Higher Derivatives

A higher derivative just means taking the derivative of the derivative.

For example, the first derivative of \( x^4 \) is \( 4x^3 \). The second derivative means taking the derivative of the first derivative (\( 4x^3 \)) giving \( 12x^2 \).

You can write higher derivatives using the \( D \) character before the function. For example, the fourth derivative of a function can be written as

\[ D^4f \]

Higher derivatives are also sometimes written using bracketed syntax as

\[ (\frac{d}{dx})^n f \]

nth Derivative of x to n

We can use mathematical induction to compute the \( nth \) derivative of \( x^n \).

If you take the first derivative of \( x^n \) it would be

\[ D^1 x^n = nx^{n-1} \]

The second derivative would be

\[ D^2 x^n = n(n - 1)x^{n-2} \]

The third derivative would be

\[ D^3 x^n = n(n - 1)(n - 2)x^{n-3} \]

Following the pattern eventually we would be reach \( x^{n-n} \) the derivative of which would equal \( 1 \) because \(x^0 = 1 \).

The exponent for the step before this would be \( 1 \) because \(x^{n-(n-1)} = x^1 \).

The exponent for the step before that would be \( 2 \) because \(x^{n-(n-2)} = x^2 \).

This means we can see that any \( nth \) derivative of \( x^n \) will eventually converge to an exponent of \( 2 \) then \( 1 \) then \( 0 \) at which point the \( nth \) derivative has been reached, for any \( x^n \) we will eventually reach a point at which the \( nth \) derivative and the power of \( x \) cancel.

This can stated as

\[ D^n x^n = n(n - 1)(n - 2) \cdot \cdot \cdot 2\cdot1)1 \]

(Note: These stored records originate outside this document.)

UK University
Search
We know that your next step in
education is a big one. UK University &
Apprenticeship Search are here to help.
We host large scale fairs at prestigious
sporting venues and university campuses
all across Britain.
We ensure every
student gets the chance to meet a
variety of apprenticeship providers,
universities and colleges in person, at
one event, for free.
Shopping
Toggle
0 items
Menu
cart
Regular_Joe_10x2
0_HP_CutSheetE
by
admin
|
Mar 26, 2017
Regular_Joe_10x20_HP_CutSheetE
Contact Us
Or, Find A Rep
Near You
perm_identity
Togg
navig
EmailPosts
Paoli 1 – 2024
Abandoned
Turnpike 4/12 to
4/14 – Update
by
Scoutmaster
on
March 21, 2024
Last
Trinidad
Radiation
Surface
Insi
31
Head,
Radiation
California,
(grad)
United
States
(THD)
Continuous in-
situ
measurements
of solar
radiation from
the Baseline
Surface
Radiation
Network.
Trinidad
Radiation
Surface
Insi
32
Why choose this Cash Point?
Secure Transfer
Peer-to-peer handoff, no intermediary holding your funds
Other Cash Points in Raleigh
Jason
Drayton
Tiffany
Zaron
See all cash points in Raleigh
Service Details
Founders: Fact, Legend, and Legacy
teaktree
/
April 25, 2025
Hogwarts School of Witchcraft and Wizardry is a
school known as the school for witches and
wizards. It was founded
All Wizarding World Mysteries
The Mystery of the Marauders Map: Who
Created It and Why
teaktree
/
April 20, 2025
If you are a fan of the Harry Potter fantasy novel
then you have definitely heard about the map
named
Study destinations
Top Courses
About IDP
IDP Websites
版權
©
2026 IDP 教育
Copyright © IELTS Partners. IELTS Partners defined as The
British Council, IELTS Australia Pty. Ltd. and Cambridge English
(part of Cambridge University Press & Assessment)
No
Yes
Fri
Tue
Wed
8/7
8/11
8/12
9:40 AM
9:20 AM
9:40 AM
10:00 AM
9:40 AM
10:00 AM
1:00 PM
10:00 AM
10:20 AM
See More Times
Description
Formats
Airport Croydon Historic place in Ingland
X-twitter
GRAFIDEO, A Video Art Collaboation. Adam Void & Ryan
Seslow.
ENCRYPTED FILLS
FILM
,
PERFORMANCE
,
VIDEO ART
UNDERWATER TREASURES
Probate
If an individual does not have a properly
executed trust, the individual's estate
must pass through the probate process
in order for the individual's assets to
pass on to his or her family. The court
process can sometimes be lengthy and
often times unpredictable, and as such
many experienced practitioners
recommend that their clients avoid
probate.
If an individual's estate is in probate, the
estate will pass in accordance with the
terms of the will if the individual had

The finally number \( 1 \) at the end is the result of \( x^0 \) when \( x^{n-n} \) is reached.

This is equivalent to \( n! \) or \( n factorial \).

It’s important to note that this only computes the \( nth \) derative of \( x^n \) this means that the \( n \) values must be equal for this proof to work. This can’t compute an arbitrary derivative for \( x^n \).

General power of x rule

We can find a general rule for computing any \( kth \) derivative of \( x^n \) where \( k \) and \( n \) can be different values (unlike the rule above).

This can be stated using \( D \) syntax as \( D^k x^n \) where we want to find the \( kth \) derivative.

We can do this by simply by finding the difference of the \( nth \) derivative (which we defined above) and the \( kth \) derivative.

\[ \frac{n!}{(n-k)!} \]

This rule even works for the \( nth \) derivative because if \( n \) and \( k \) are equal then \( n - k = 0 \) and \( 0! = 1 \) and therefore

\[ D^n x^n = \frac{n!}{0!} \]

\[ \frac{n!}{1} = n! \]

which is the same as the specific rule we derived above.